A not-so-funny thing happened at work today … concl.
The election bumped Ebola out of the headlines for a day or two this week, but most of us knew that would not last. No sooner was one New York television station done reporting on the Senate races than it turned back to its coverage of “Ebola in America.” The most recent development is the New York Health and Hospitals Corporation’s announcement that the number of people under “active monitoring” for the Ebola virus more tripled this week. There are also rumors of a cover-up.
Some of the affected people are health care workers who have attended to the physician currently being treated for Ebola. The lab workers who processed the doctor’s blood tests and the EMTs who took him to the hospital are also being monitored.

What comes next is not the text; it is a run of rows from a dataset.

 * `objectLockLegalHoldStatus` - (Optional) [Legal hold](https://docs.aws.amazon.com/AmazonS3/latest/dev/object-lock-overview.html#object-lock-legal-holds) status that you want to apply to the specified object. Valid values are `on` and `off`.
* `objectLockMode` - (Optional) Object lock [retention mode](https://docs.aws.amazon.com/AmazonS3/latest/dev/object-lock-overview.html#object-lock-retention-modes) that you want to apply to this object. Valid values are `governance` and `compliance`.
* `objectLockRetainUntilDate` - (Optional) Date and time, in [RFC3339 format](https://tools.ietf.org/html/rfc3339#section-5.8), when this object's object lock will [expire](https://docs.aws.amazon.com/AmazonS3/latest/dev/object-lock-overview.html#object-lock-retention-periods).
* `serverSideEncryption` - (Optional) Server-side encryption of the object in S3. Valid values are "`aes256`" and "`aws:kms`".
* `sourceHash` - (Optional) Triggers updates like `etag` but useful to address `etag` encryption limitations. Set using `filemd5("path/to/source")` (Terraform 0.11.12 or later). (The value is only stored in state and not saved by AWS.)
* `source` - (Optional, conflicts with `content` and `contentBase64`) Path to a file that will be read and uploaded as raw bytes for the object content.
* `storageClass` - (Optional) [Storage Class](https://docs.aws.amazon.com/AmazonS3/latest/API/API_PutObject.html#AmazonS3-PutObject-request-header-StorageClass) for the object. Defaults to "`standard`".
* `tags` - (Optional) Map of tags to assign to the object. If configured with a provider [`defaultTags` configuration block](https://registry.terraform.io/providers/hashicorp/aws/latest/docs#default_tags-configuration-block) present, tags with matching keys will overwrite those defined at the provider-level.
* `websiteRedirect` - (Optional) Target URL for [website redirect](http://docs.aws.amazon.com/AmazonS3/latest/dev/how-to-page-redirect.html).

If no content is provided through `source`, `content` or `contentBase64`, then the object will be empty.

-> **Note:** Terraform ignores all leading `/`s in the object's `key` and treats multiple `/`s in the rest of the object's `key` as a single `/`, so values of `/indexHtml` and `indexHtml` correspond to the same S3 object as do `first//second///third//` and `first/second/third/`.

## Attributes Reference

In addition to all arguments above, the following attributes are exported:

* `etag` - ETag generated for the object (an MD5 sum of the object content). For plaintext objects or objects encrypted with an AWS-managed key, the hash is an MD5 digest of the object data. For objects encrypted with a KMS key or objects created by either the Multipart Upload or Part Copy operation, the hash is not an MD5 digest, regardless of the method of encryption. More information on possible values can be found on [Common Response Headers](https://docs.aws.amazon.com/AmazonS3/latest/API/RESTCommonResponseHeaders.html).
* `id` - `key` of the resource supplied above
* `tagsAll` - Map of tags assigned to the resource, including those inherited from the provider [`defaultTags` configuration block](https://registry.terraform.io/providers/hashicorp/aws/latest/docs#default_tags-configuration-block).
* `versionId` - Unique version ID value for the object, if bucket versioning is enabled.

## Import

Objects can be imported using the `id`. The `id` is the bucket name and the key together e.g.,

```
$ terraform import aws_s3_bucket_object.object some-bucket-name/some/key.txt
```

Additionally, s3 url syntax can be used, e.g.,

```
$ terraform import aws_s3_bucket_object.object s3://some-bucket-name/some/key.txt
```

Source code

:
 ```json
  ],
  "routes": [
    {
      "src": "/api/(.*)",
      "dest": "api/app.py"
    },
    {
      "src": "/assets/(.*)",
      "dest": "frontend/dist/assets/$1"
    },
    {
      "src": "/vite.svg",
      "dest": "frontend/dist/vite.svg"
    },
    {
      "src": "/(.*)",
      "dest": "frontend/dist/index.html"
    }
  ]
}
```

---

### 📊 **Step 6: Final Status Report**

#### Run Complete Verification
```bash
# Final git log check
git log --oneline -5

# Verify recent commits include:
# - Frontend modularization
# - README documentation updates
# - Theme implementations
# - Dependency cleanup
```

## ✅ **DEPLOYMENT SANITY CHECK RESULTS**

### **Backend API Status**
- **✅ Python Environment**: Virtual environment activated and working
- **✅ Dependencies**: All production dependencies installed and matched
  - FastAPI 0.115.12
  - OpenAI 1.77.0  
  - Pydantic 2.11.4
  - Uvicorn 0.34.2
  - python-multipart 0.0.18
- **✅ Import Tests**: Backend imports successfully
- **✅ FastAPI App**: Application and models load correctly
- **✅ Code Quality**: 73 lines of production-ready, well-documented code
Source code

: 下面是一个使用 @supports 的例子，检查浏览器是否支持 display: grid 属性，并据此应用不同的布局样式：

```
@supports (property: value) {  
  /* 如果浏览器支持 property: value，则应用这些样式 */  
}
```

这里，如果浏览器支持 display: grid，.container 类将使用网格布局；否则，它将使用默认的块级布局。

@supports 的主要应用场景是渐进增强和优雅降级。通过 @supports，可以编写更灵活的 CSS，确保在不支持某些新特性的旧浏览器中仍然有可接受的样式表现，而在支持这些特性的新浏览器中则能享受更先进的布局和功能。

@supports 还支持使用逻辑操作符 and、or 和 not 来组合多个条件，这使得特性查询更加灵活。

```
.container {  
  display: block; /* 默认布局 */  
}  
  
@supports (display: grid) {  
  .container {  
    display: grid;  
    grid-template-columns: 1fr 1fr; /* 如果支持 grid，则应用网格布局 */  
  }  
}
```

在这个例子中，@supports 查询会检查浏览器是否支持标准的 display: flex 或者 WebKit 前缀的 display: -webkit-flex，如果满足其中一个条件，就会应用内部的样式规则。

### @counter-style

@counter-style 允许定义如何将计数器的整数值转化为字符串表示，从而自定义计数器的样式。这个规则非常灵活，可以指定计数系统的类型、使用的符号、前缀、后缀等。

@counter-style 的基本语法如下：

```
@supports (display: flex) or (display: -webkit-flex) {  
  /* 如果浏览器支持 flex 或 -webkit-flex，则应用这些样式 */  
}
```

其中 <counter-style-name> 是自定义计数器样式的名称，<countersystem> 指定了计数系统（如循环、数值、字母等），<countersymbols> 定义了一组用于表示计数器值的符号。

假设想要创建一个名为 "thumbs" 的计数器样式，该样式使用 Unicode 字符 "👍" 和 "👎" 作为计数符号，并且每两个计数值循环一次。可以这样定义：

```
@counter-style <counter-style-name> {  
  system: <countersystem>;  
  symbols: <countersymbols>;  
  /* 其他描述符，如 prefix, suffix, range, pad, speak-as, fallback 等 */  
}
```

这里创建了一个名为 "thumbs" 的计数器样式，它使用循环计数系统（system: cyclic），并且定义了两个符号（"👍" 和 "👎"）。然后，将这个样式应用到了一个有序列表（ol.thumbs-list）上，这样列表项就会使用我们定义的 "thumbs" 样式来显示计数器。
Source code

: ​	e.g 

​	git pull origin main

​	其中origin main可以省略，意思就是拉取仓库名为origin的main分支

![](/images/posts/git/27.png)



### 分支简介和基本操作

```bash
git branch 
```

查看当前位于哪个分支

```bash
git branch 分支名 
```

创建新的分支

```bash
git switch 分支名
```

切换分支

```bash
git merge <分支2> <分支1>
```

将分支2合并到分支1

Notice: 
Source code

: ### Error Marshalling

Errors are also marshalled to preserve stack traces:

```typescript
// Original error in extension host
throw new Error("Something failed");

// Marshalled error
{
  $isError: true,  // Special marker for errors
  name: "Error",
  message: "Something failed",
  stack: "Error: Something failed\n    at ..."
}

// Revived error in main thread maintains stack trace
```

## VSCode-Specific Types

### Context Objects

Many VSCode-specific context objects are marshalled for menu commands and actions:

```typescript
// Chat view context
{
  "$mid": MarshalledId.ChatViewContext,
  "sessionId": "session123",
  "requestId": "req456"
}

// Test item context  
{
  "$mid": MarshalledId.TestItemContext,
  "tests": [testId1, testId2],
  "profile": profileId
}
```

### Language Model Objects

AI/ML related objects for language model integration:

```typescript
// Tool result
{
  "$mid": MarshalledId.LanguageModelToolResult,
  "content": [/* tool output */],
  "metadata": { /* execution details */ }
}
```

Remember, Ebola has a 21-day incubation period; these people will be monitored for fever and other symptoms for three weeks following their last contact with the patient.
Still, to continue with our discussion, if they develop symptoms, will the illness be covered by workers’ compensation?
Health care workers have a particularly tough row to hoe when it comes to infectious diseases. With some illnesses, the answer is a little easier to get to. Say a nurse is pricked by a syringe that had been used on a patient with HIV or hepatitis — she is performing a function that is peculiar to health care workers, and, so, the infection passes the more difficult of the two threshold tests (see our Nov. 1 post for a more in-depth explanation of the tests).
When determining compensability, then, it’s important to look at both the illness and how it is transmitted. It is also important to look at the worker’s job and what task exposed the worker to the illness.
Perhaps the scariest thing about Ebola is that you don’t have to be an infectious disease specialist to contract the virus. All you need is direct contact with the blood or body fluids like saliva and sweat of a person who is actively sick. For health care workers, the risk of contracting the virus is the same as contracting the flu — except, of course, that there are multiple safeguards in place to prevent the transmission of Ebola, and many more people pass through a hospital or clinic with the flu than with Ebola.
The key to making either the basis of a workers’ comp claim or a negligence claim is whether the facility had implemented all of the safeguards. As we have seen with this outbreak, that can be a moving target, but it may just be a place to start.